L'arte del dissimulare. Agostini avrebbe chiacchierato con Matera sbrigliando la fantasia. Una volta avrebbero giocato all'impresa edile: “Prepara le piastrelle così le tagliamo”. Poi, da piastrellisti a chef, e la droga diventava “caffè”, oppure “cioccolata”. Ma i riferimenti non erano soltanto concreti, in alcune occasioni il dialogo prendeva connotazioni metafisiche, o comunque surreali: la bamba veniva anche chiamata “eros”. Ancora, il ritorno alla realtà: “un sacchetto d’immondizia”. Agostini, però, sarebbe stato talmente rilassato nel maneggiare l'immondizia che a un certo punto si sarebbe lasciato andare: “Avere in macchina la bamba mi sta facendo venire voglia di venderla”. Assoluta trasparenza, come il king Davidone alla Zanzara. A preoccuparsi, secondo le intercettazioni, non erano i carabinieri, ma i figli. Alessio e Gabriele, che avrebbero provato a fargli capire che forse si stava esagerando: “I carabinieri sanno tutto... tutte le tue bustine le trovano in bagno”, avrebbero detto al padre, per ammonirlo.

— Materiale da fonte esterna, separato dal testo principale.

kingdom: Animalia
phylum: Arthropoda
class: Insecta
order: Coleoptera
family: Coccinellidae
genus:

Secondo gli investigatori, il business avrebbe girato come un orologio svizzero: circa 440mila euro in un anno, di cui ben 380mila sarebbero finiti direttamente ad Agostini. E quei soldi, stando sempre all’accusa, non sarebbero stati spesi in Rolex e tavoli vip ma reinvestiti. In immobili, in attività, in operazioni che avrebbero fatto crescere il “piccolo impero” di famiglia. Il fiore all’occhiello? Il Grand Hotel Imperial di Levico. Un edificio storico, proprietà della Patrimonio del Trentino spa, cioè il braccio immobiliare della Provincia, su cui la famiglia Agostini avrebbe messo gli occhi, le mani e forse anche qualche speranza, e di cui si parlava a inizio maggio su tutti i giornali perché non trovava acquirenti. Alessio, in una telefonata, avrebbe detto che con l’ex presidente Andrea Villotti c’era un rapporto stretto: “Mi stima come un fratello”, o ancora: “Michelone è dalla mia parte” riferendosi a Michele Maistri, direttore generale della società pubblica, oggi indagato. Il giudice Gianmarco Giua, che ha firmato le ordinanze, ha usato un’espressione che sa di poesia burocratica, o di modulo calcistico alla Oronzo Canà: pubblica amministrazione a “geometria variabile”. Un modo elegante per dire che, con i contatti giusti, si può perfino dire che un triangolo ha cinque lati.